Mis paisanos son fieles a su código ético recibido en la
infancia y adultez. Código ético de chascarrillo y picaresca, de viga en el
propio y paja en el ajeno, de chiste de la gracia y la desgracia, de adhesión a
los refranes y de facilidad para repetir consignas como si fueran salmos.
El español suele ser fanfarrón y ruidoso en sus
demostraciones, hace falta que se le oiga bien fuerte, que se entienda lo que
es o lo que deja ser. Demostración en la palabra y en lo externo, que los tribunales
de la Limpieza de Sangre les han dejado en la memoria remota cómo comportarse
para aclarar que no se es ni judío ni moro. No vaya a ser que el vecino
denuncie.
La envidia es uno de sus defectos. La envidia mala, la
rancia, la negra, la que descalifica y delata, la que exagera y miente, la
que divide, la que no quiere entender ni conocer al envidiado. De aquí nos
vinieron muchos males, y nos seguirán viniendo.

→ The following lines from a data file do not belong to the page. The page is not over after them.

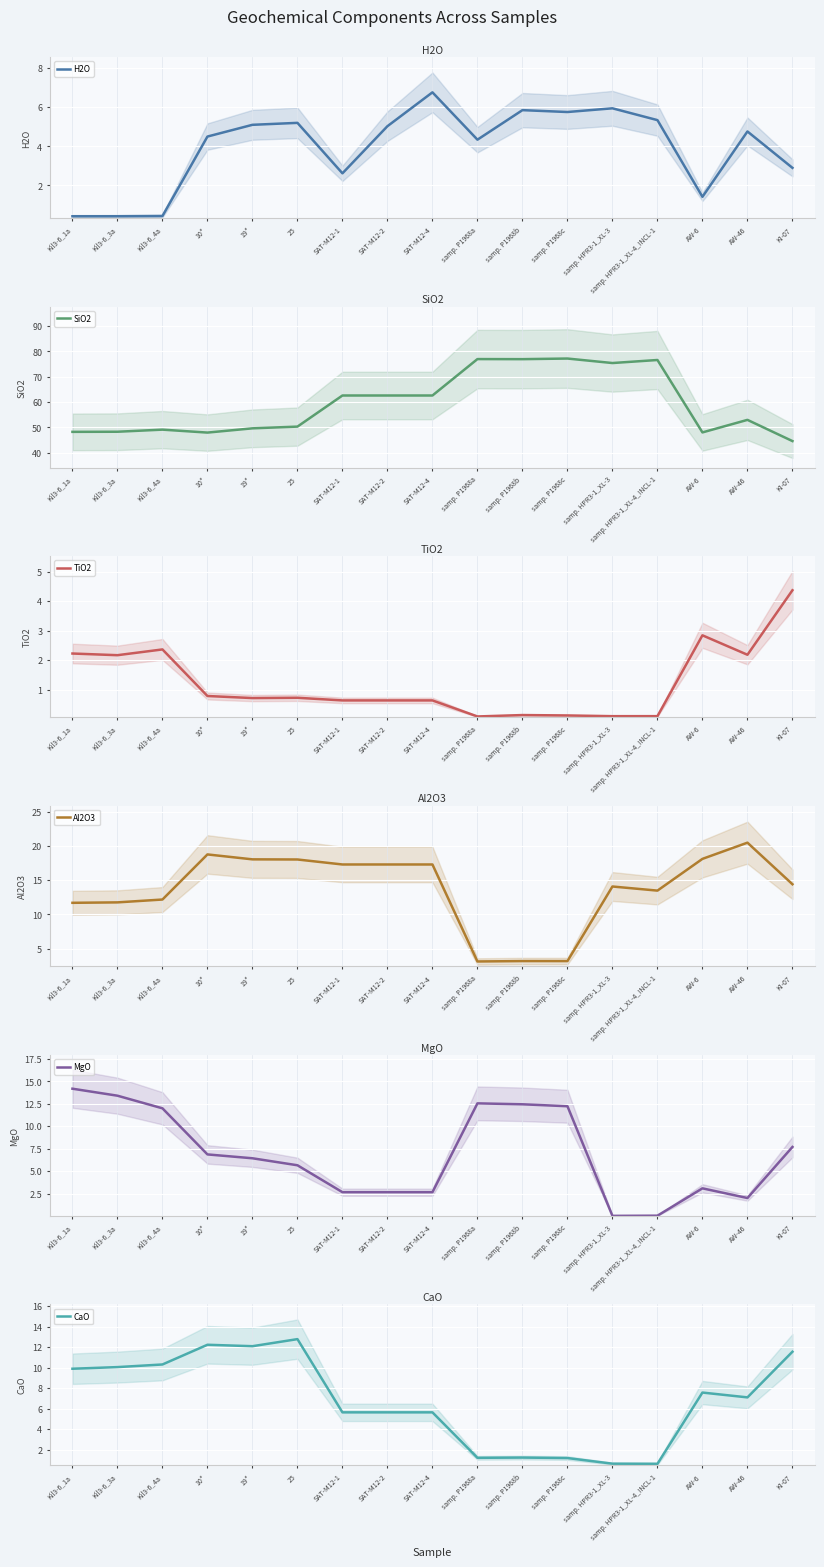

Rank the categories by SiO2 value from lowest to highest.

KI-07, 10*, AW-6, Kil3-6_1a, Kil3-6_3a, Kil3-6_4a, 19*, 25, AW-46, SAT-M12-1, SAT-M12-2, SAT-M12-4, samp. HPR3-1_XL-3, samp. HPR3-1_XL-4_INCL-1, samp. P1968b, samp. P1968a, samp. P1968c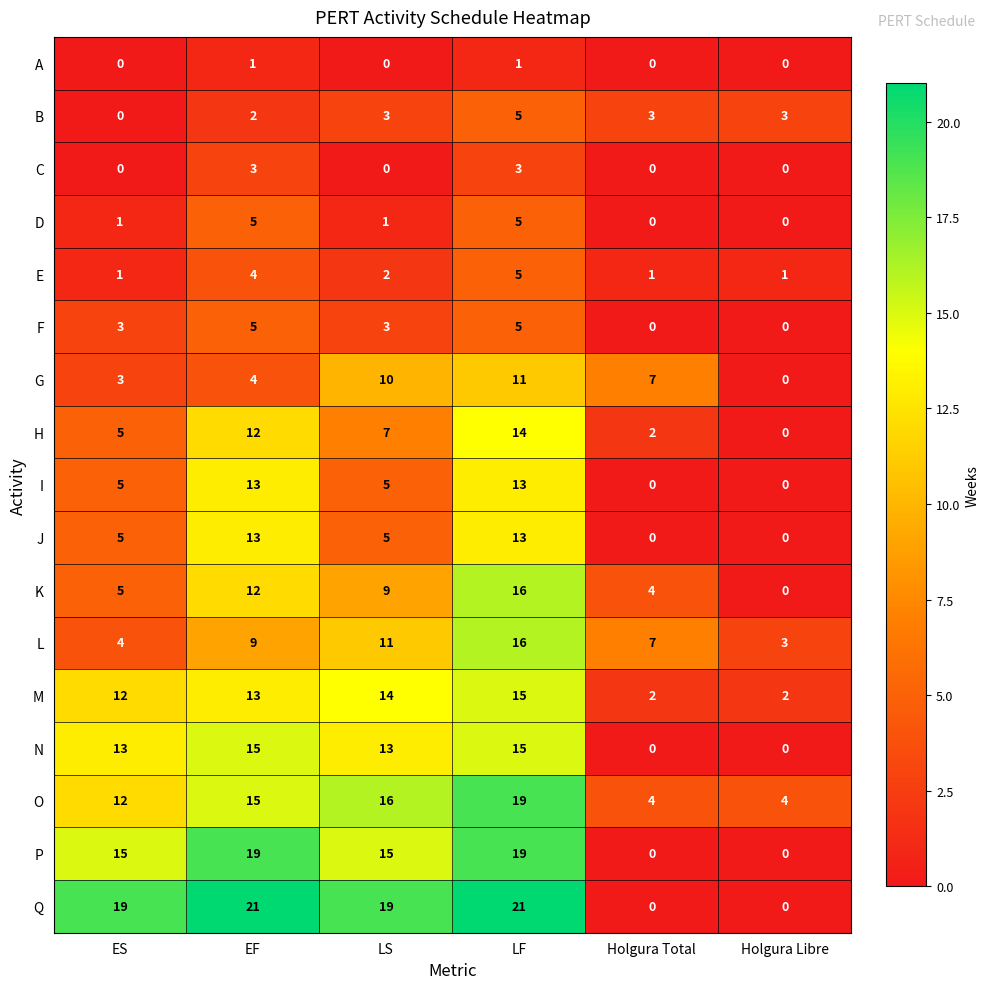

What is the difference between the second highest and minimum values in the M series?

12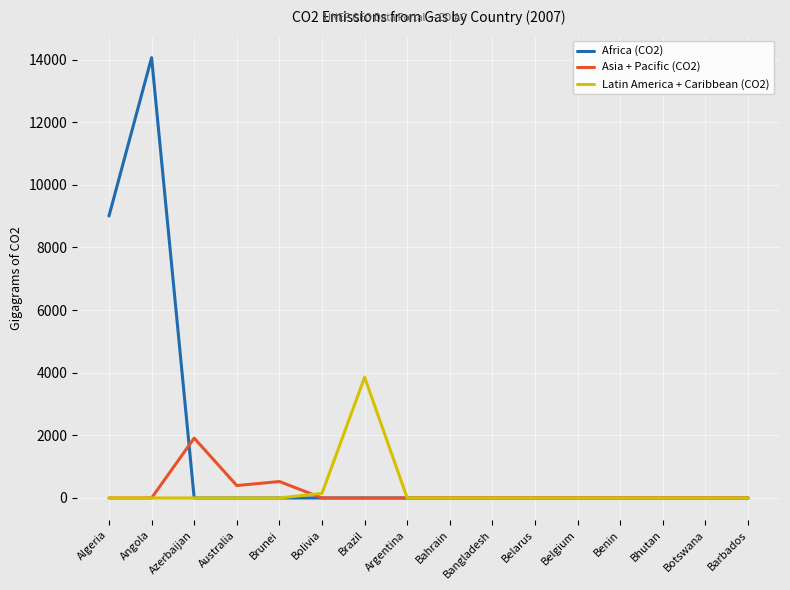

Does the chart display data point markers on the line(s)?

No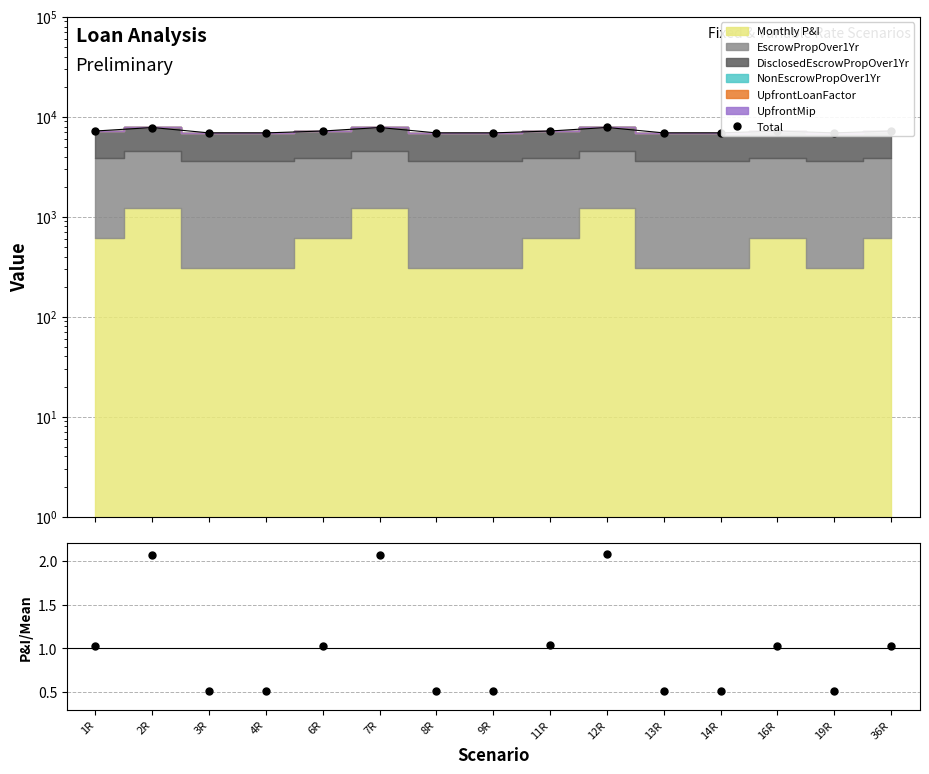

Which series has the largest total across all categories?

Total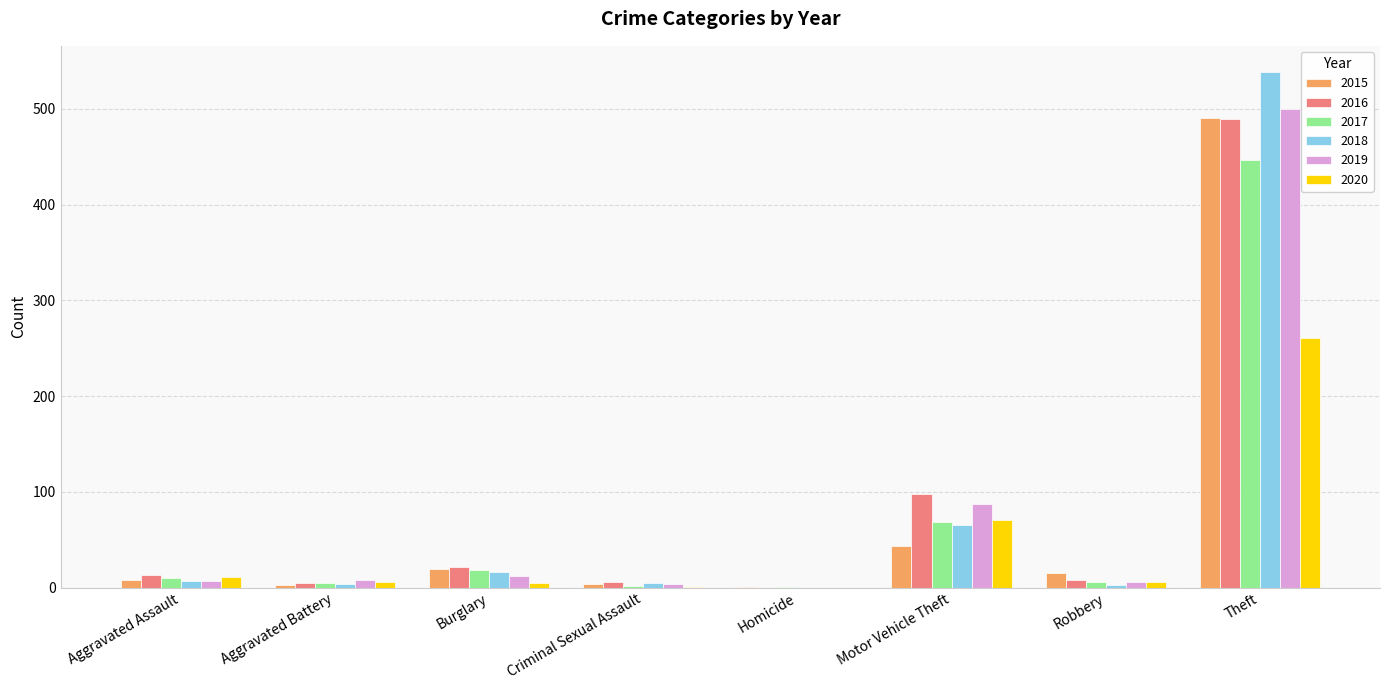

True or false: 2016 has a value of 13 at Aggravated Assault.

True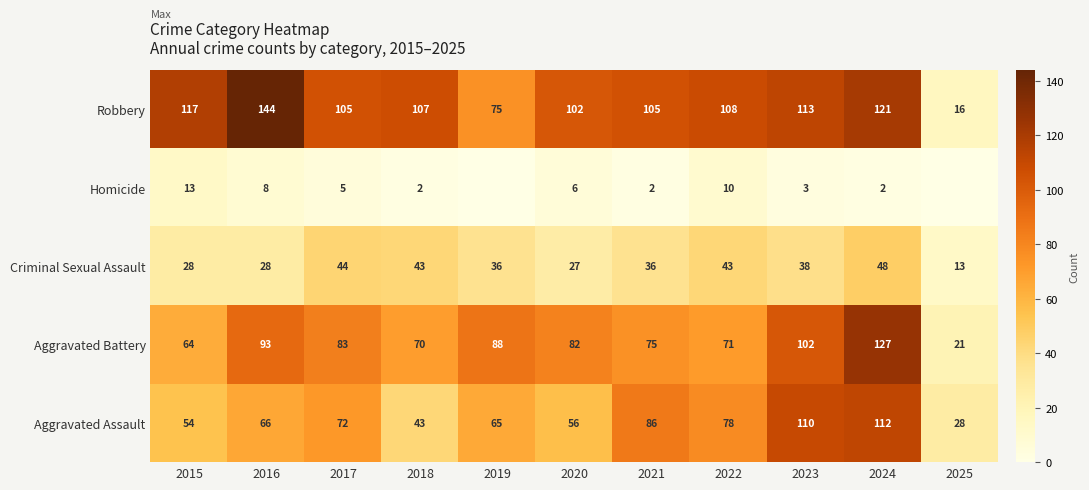

Is it true that Aggravated Battery equals 70 at 2018?

True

Mis paisanos son vehementes, para lo bueno y lo malo, que no
considero yo ello un defecto o una virtud en sí. Pero cuando esta vehemencia de
palabra y de gestos se adereza con salmos, refranes o consignas, se vuelve el
español violento: blanco o negro, conmigo o contra mí, amigo o enemigo, nada le
hace razonar y no busca un diálogo intelectual al opinar sobre el aborto, los
toros, el fútbol, las fosas de la guerra civil o la política.
Y entonces la vehemencia convertida en violencia verbal se
convierte en discurso y, a lo peor, en agresión.
Para mis paisanos que gustan de la mesura, en momentos así
les ha quedado el exilio intelectual en forma de presencia silenciosa o bien el
exilio físico con la nostalgia añadida de la luz, de los paisanos y de la comida.
Léase la vida y exilio de don Gregorio Marañón.
Véase la puerta del Angel en Madrid, con sus heridas de guerra.